* [About this task] Can you retype, character for character, everything in the lines below from the one containing "BALAI D'ESSUIE GLACE AVANT" down to the one containing "нашу продукцию", both included, while leaving the pictures out?

### Supplied records

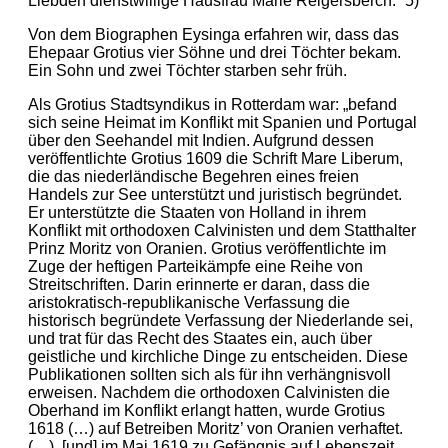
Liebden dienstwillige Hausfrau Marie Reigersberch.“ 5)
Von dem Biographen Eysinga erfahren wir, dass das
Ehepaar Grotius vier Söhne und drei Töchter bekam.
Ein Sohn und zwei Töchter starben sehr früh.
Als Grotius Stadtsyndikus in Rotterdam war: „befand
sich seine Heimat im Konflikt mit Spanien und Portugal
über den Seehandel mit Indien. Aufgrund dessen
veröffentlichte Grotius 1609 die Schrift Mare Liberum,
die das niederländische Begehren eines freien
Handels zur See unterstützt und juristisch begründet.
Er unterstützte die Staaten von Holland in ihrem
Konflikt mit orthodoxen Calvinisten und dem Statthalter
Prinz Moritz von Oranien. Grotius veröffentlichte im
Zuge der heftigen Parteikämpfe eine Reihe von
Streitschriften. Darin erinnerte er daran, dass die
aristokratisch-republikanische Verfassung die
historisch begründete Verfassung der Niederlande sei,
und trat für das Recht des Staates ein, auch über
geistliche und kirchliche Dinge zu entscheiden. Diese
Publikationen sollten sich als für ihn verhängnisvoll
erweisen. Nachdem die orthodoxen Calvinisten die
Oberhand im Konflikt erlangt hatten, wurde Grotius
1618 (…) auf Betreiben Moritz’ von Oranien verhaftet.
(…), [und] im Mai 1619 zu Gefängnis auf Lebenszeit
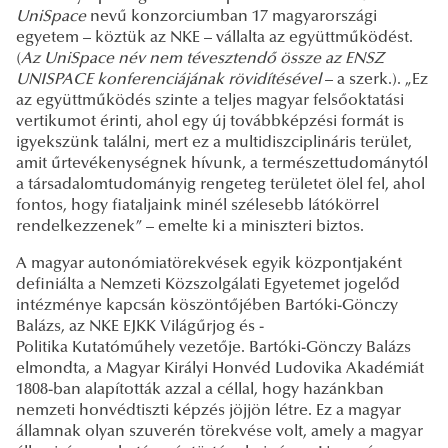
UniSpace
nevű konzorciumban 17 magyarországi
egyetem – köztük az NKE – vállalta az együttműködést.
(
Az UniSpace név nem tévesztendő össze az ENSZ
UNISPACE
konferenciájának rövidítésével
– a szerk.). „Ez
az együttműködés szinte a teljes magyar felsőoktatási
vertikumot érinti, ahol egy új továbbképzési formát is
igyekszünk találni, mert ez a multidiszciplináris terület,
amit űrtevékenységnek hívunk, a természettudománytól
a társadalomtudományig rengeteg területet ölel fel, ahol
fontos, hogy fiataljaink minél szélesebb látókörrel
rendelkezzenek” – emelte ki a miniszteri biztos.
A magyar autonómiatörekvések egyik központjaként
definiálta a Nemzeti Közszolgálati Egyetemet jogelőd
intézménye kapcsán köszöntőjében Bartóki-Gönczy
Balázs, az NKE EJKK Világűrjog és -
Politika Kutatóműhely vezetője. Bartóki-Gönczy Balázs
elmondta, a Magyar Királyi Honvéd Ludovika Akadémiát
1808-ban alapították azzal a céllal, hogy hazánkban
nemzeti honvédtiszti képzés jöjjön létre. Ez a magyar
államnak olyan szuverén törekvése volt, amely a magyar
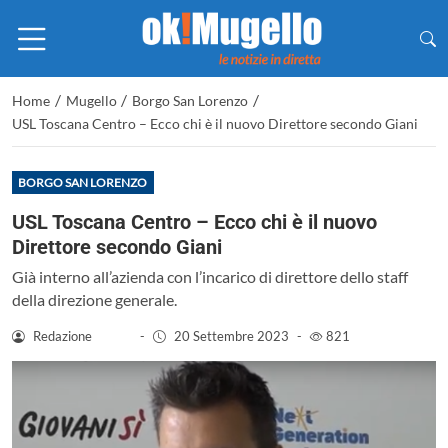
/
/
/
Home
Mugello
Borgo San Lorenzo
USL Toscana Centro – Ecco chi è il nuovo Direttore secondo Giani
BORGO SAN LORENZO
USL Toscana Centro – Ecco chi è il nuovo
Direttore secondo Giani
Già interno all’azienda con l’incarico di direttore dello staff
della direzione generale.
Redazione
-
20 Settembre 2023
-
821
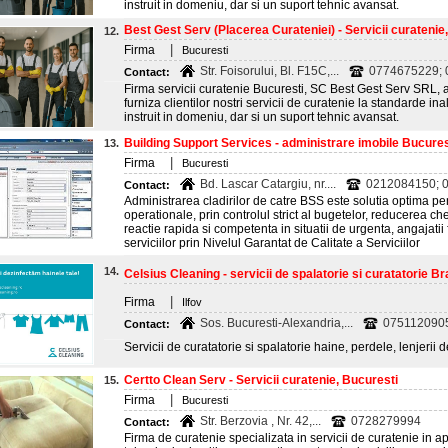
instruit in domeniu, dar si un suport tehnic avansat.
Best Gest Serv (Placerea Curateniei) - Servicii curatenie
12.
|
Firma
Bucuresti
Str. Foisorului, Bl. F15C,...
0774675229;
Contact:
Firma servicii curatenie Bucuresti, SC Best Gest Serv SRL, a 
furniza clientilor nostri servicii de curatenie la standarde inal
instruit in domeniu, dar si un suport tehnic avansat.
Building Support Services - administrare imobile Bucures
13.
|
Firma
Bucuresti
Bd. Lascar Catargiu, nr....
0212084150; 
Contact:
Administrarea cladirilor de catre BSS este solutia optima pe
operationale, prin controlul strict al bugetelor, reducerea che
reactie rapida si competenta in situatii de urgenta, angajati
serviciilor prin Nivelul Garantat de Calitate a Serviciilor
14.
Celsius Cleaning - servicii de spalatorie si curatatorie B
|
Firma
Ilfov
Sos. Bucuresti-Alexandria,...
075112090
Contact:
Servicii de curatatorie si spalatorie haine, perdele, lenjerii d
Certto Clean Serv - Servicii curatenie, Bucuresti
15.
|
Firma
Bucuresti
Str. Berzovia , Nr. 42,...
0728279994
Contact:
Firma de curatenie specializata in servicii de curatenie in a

######
### Supplied records

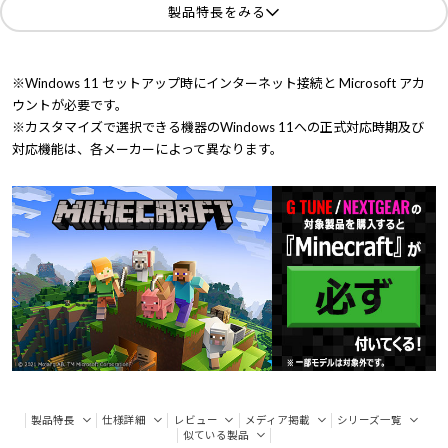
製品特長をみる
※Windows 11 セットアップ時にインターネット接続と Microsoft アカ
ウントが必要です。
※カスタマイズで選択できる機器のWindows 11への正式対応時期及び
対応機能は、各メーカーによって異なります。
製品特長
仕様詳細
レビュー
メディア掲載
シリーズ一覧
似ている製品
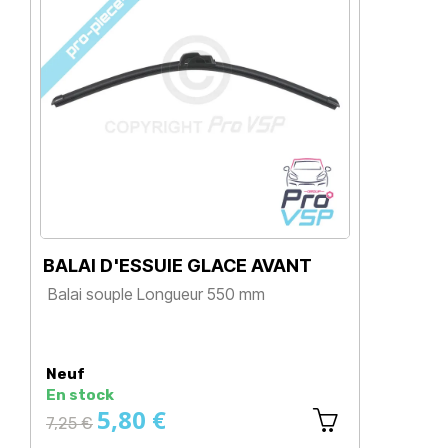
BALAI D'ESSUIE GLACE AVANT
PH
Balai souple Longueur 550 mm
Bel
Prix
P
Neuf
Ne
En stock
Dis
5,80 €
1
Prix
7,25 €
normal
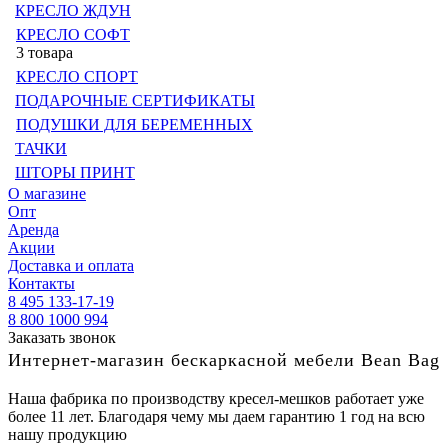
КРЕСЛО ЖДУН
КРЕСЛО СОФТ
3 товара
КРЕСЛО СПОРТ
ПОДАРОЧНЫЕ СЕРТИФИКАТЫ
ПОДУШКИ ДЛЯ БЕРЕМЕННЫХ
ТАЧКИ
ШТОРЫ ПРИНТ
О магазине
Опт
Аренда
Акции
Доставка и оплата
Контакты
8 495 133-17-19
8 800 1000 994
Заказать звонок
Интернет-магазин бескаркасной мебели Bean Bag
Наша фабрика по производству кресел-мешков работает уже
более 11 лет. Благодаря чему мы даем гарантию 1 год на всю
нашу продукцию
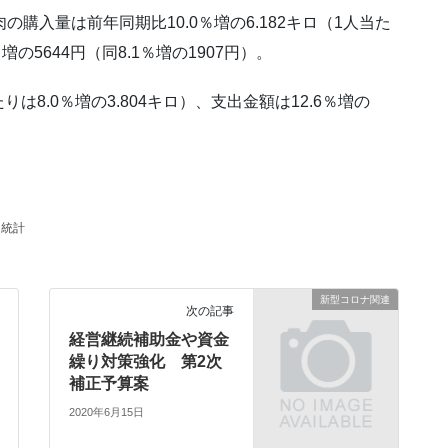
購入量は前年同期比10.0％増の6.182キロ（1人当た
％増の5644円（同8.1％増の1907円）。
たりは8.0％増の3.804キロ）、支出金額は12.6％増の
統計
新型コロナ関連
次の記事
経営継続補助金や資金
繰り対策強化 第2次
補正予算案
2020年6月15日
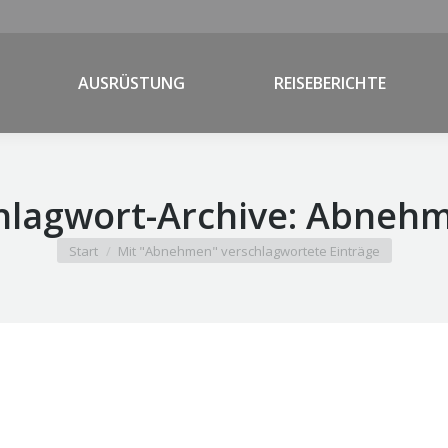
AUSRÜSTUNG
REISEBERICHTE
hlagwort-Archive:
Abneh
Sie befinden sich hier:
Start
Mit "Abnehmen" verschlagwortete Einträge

######
### Supplied records

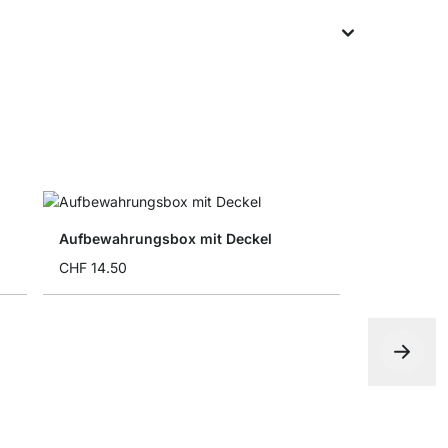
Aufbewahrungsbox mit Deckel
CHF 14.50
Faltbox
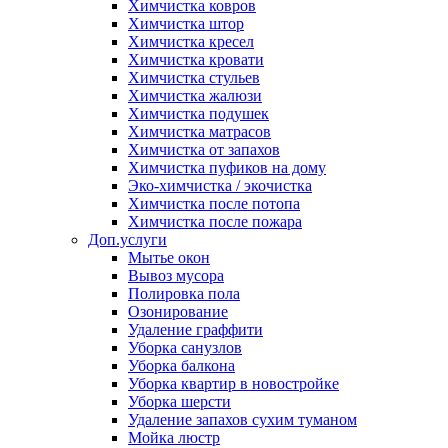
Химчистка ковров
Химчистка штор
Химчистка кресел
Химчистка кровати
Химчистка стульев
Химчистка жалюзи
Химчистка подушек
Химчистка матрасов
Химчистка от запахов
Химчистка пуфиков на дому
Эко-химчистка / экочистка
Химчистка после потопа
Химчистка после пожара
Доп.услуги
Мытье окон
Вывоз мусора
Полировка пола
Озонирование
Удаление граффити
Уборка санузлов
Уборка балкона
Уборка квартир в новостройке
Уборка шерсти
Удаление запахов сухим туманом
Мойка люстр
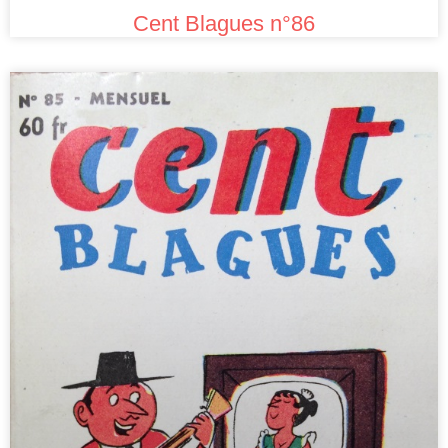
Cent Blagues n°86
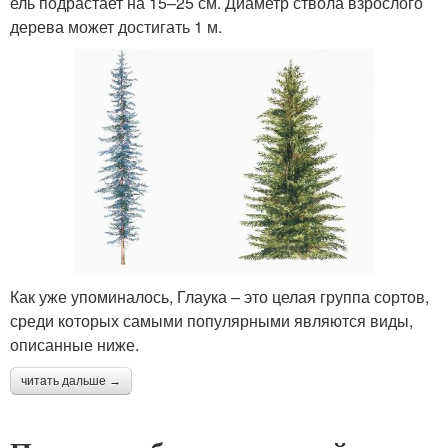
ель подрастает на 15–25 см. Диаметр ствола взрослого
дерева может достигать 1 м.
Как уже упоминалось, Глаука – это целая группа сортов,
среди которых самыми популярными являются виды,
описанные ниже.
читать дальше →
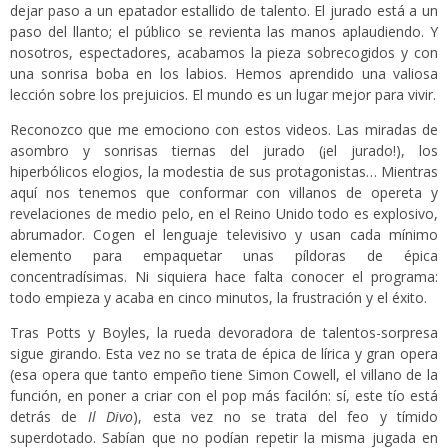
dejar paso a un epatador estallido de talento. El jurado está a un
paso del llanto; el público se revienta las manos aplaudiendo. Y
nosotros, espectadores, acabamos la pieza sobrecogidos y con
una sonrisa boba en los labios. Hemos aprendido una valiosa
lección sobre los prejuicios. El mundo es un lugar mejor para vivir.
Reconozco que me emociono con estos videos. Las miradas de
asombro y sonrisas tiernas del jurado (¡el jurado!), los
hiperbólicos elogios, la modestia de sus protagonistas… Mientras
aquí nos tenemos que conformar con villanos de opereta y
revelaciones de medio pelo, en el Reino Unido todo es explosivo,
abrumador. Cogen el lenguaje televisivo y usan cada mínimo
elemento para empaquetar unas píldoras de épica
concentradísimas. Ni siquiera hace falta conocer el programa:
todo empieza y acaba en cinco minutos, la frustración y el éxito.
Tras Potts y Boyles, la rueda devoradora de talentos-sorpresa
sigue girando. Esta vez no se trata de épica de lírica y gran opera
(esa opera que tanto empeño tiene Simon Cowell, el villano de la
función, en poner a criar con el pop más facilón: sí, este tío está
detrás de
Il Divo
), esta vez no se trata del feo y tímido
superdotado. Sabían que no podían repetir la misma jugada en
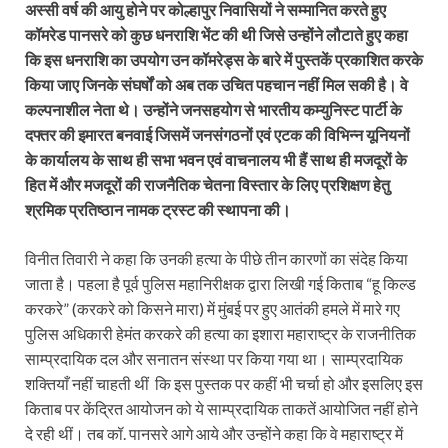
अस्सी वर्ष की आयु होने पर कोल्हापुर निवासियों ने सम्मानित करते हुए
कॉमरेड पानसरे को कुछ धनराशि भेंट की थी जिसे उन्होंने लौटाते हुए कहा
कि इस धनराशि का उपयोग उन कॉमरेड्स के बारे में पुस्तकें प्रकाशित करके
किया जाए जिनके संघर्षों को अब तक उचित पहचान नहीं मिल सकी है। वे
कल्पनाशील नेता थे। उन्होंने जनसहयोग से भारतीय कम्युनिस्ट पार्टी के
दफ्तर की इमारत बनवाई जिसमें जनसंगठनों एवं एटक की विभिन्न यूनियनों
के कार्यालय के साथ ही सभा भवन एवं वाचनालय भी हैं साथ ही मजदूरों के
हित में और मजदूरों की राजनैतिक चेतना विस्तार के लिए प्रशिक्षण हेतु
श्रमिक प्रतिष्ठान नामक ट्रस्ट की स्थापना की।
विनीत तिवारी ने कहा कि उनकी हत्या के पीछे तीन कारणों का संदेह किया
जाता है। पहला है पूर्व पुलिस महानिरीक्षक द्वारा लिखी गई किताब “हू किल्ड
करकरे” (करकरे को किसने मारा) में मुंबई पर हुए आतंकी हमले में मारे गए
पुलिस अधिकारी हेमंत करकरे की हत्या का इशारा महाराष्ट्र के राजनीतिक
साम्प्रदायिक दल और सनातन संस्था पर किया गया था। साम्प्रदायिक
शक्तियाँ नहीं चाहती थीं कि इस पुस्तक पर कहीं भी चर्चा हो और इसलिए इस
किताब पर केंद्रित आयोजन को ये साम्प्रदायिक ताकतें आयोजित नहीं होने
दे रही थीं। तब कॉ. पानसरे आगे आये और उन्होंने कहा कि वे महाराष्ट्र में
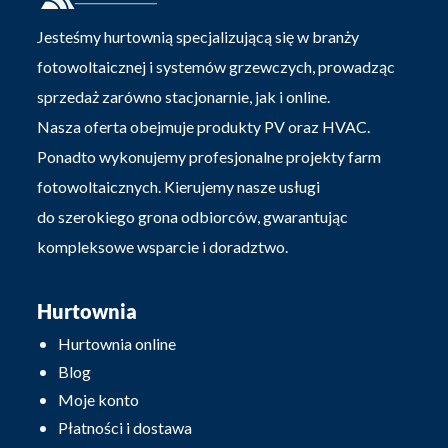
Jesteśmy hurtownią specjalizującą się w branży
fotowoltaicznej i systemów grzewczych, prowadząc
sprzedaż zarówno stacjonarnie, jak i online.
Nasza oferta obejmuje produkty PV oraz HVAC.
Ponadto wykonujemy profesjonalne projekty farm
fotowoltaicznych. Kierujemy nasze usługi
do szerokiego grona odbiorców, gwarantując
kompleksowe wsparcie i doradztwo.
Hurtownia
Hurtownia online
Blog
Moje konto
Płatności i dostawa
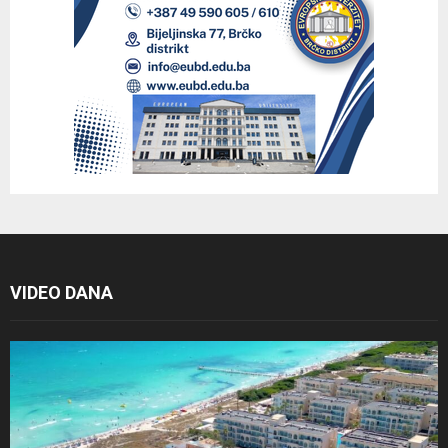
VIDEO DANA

######

* [The completed task]
BALAI D'ESSUIE GLACE AVANT
PH
Balai souple Longueur 550 mm
Bel
Prix
P
Neuf
Ne
En stock
Dis
5,80 €
1
Prix
7,25 €
normal
КРЕСЛО ЖДУН
КРЕСЛО СОФТ
3 товара
КРЕСЛО СПОРТ
ПОДАРОЧНЫЕ СЕРТИФИКАТЫ
ПОДУШКИ ДЛЯ БЕРЕМЕННЫХ
ТАЧКИ
ШТОРЫ ПРИНТ
О магазине
Опт
Аренда
Акции
Доставка и оплата
Контакты
8 495 133-17-19
8 800 1000 994
Заказать звонок
Интернет-магазин бескаркасной мебели Bean Bag
Наша фабрика по производству кресел-мешков работает уже
более 11 лет. Благодаря чему мы даем гарантию 1 год на всю
нашу продукцию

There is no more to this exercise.